Run DeepLab2 on Cityscapes dataset

This page walks through the steps required to generate Cityscapes data for DeepLab2. DeepLab2 uses sharded TFRecords for efficient processing of the data.

Prework

Before running any Deeplab2 scripts, the user should 1. register on the Cityscapes dataset website to download the dataset (gtFine_trainvaltest.zip and leftImg8bit_trainvaltest.zip). 2. install cityscapesscripts via pip: bash # This will install the cityscapes scripts and its stand-alone tools. pip install cityscapesscripts

run the tools provided by Cityscapes to generate the training groundtruth. See sample commandlines below:

  # Set CITYSCAPES_DATASET to your dataset root.

  # Create train ID label images.
  CITYSCAPES_DATASET='.' csCreateTrainIdLabelImgs

  # To generate panoptic groundtruth, run the following command.
  CITYSCAPES_DATASET='.' csCreatePanopticImgs --use-train-id

  # [Optional] Generate panoptic groundtruth with EvalId to match evaluation
  # on the server. This step is not required for generating TFRecords.
  CITYSCAPES_DATASET='.' csCreatePanopticImgs

After running above commandlines, the expected directory structure should be as follows:

cityscapes
+-- gtFine
|   |
|   +-- train
|   |   |
|   |   +-- aachen
|   |       |
|   |       +-- *_color.png
|   |       +-- *_instanceIds.png
|   |       +-- *_labelIds.png
|   |       +-- *_polygons.json
|   |       +-- *_labelTrainIds.png
|   |   ...
|   +-- val
|   +-- test
|   +-- cityscapes_panoptic_{train|val|test}_trainId.json
|   +-- cityscapes_panoptic_{train|val|test}_trainId
|   |   |
|   |   +-- *_panoptic.png
|   +-- cityscapes_panoptic_{train|val|test}.json
|   +-- cityscapes_panoptic_{train|val|test}
|       |
|       +-- *_panoptic.png
|
+-- leftImg8bit
     |
     +-- train
     +-- val
     +-- test

Convert prepared dataset to TFRecord

Note: the rest of this doc and released DeepLab2 models use TrainId instead of EvalId (which is used on the evaluation server). For evaluation on the server, you would need to convert the predicted labels to EvalId .

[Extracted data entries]
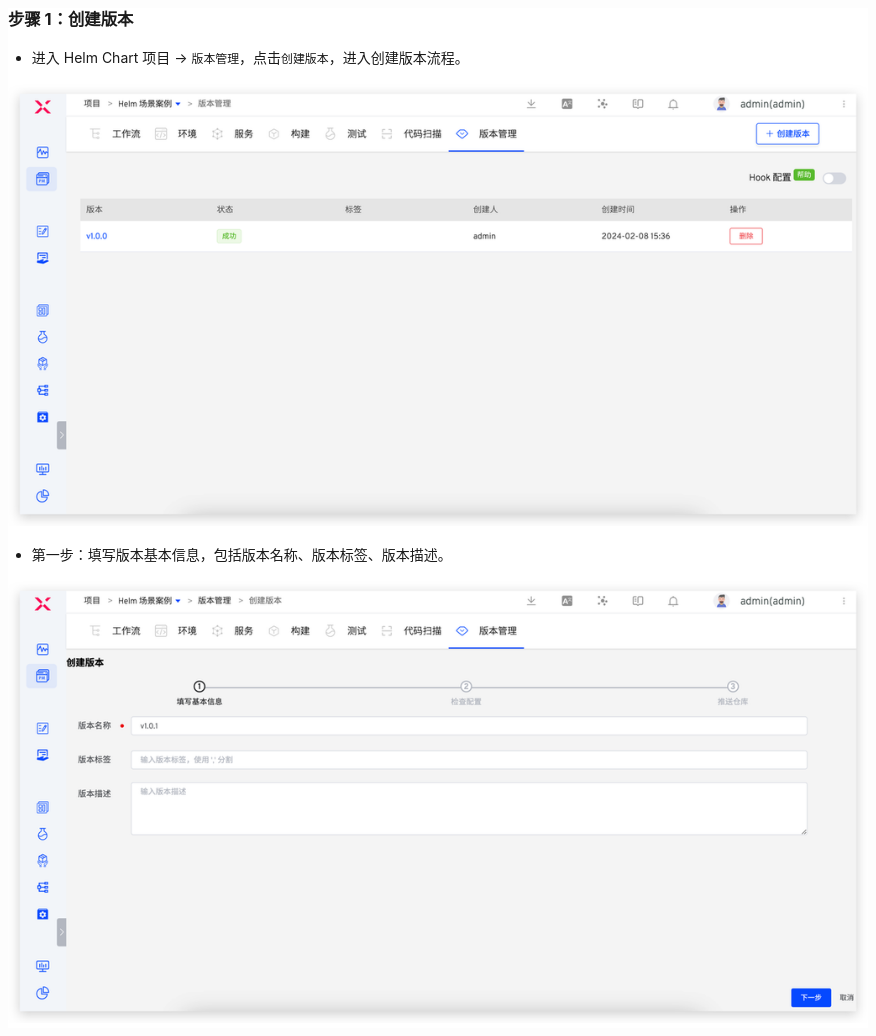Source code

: ### 步骤 1：创建版本

- 进入 Helm Chart 项目 -> `版本管理`，点击`创建版本`，进入创建版本流程。

![version-usage](../../../_images/version_usage_10.png)

- 第一步：填写版本基本信息，包括版本名称、版本标签、版本描述。

![version-usage](../../../_images/version_usage_11.png)

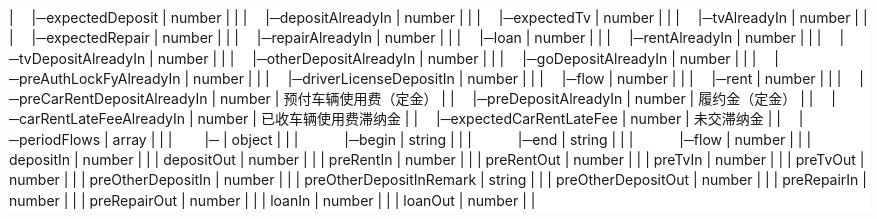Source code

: | &ensp;&ensp;&#124;─expectedDeposit | number |  |
| &ensp;&ensp;&#124;─depositAlreadyIn | number |  |
| &ensp;&ensp;&#124;─expectedTv | number |  |
| &ensp;&ensp;&#124;─tvAlreadyIn | number |  |
| &ensp;&ensp;&#124;─expectedRepair | number |  |
| &ensp;&ensp;&#124;─repairAlreadyIn | number |  |
| &ensp;&ensp;&#124;─loan | number |  |
| &ensp;&ensp;&#124;─rentAlreadyIn | number |  |
| &ensp;&ensp;&#124;─tvDepositAlreadyIn | number |  |
| &ensp;&ensp;&#124;─otherDepositAlreadyIn | number |  |
| &ensp;&ensp;&#124;─goDepositAlreadyIn | number |  |
| &ensp;&ensp;&#124;─preAuthLockFyAlreadyIn | number |  |
| &ensp;&ensp;&#124;─driverLicenseDepositIn | number |  |
| &ensp;&ensp;&#124;─flow | number |  |
| &ensp;&ensp;&#124;─rent | number |  |
| &ensp;&ensp;&#124;─preCarRentDepositAlreadyIn | number | 预付车辆使用费（定金） |
| &ensp;&ensp;&#124;─preDepositAlreadyIn | number | 履约金（定金） |
| &ensp;&ensp;&#124;─carRentLateFeeAlreadyIn | number | 已收车辆使用费滞纳金 |
| &ensp;&ensp;&#124;─expectedCarRentLateFee | number | 未交滞纳金 |
| &ensp;&ensp;&#124;─periodFlows | array |  |
| &ensp;&ensp;&ensp;&ensp;&#124;─ | object |  |
| &ensp;&ensp;&ensp;&ensp;&ensp;&ensp;&#124;─begin | string |  |
| &ensp;&ensp;&ensp;&ensp;&ensp;&ensp;&#124;─end | string |  |
| &ensp;&ensp;&ensp;&ensp;&ensp;&ensp;&#124;─flow | number |  |
| depositIn | number |  |
| depositOut | number |  |
| preRentIn | number |  |
| preRentOut | number |  |
| preTvIn | number |  |
| preTvOut | number |  |
| preOtherDepositIn | number |  |
| preOtherDepositInRemark | string |  |
| preOtherDepositOut | number |  |
| preRepairIn | number |  |
| preRepairOut | number |  |
| loanIn | number |  |
| loanOut | number |  |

**TASKS**
A. Repeat the Cityscapes guide from "Convert prepared dataset" to "to EvalId .".
B. According to the Cityscapes guide, which two zip files does the user download from the Cityscapes dataset website?
C. Go on with the Cityscapes guide, starting after its last sentence.

**RESULTS FOR THE EXERCISE**
A.
Convert prepared dataset to TFRecord

Note: the rest of this doc and released DeepLab2 models use TrainId instead of EvalId (which is used on the evaluation server). For evaluation on the server, you would need to convert the predicted labels to EvalId .

B. gtFine_trainvaltest.zip and leftImg8bit_trainvaltest.zip.

C.
Use the following commandline to generate cityscapes TFRecords:

# Assuming we are under the folder where deeplab2 is cloned to:

# For generating data for semantic segmentation task only
python deeplab2/data/build_cityscapes_data.py \
  --cityscapes_root=${PATH_TO_CITYSCAPES_ROOT} \
  --output_dir=${OUTPUT_PATH_FOR_SEMANTIC} \
  --create_panoptic_data=false

# For generating data for panoptic segmentation task
python deeplab2/data/build_cityscapes_data.py \
  --cityscapes_root=${PATH_TO_CITYSCAPES_ROOT} \
  --output_dir=${OUTPUT_PATH_FOR_PANOPTIC}

Commandline above will output three sharded tfrecord files: {train|val|test}@10.tfrecord. In the tfrecords, for train and val set, it contains the RGB image pixels as well as corresponding annotations. For test set, it contains RGB images only. These files will be used as the input for the model training and evaluation.

TFExample proto format for cityscapes

The Example proto contains the following fields:

image/encoded: encoded image content.
image/filename: image filename.
image/format: image file format.
image/height: image height.
image/width: image width.
image/channels: image channels.
image/segmentation/class/encoded: encoded segmentation content.
image/segmentation/class/format: segmentation encoding format.

For semantic segmentation (--create_panoptic_data=false), the encoded segmentation map will be the same as PNG file created by createTrainIdLabelImgs.py.

For panoptic segmentation, the encoded segmentation map will be the raw bytes of a int32 panoptic map, where each pixel is assigned to a panoptic ID. Unlike the ID used in Cityscapes script (json2instanceImg.py), this panoptic ID is computed by:

  panoptic ID = semantic ID * label divisor + instance ID

where semantic ID will be:

ignore label (255) for pixels not belonging to any segment
for segments associated with iscrowd label:
- (default): ignore label (255)
- (if set --treat_crowd_as_ignore=false while running build_cityscapes_data.py): category_id (use TrainId)
category_id (use TrainId) for other segments

The instance ID will be 0 for pixels belonging to

stuff class
thing class with iscrowd label
pixels with ignore label

and [1, label divisor) otherwise.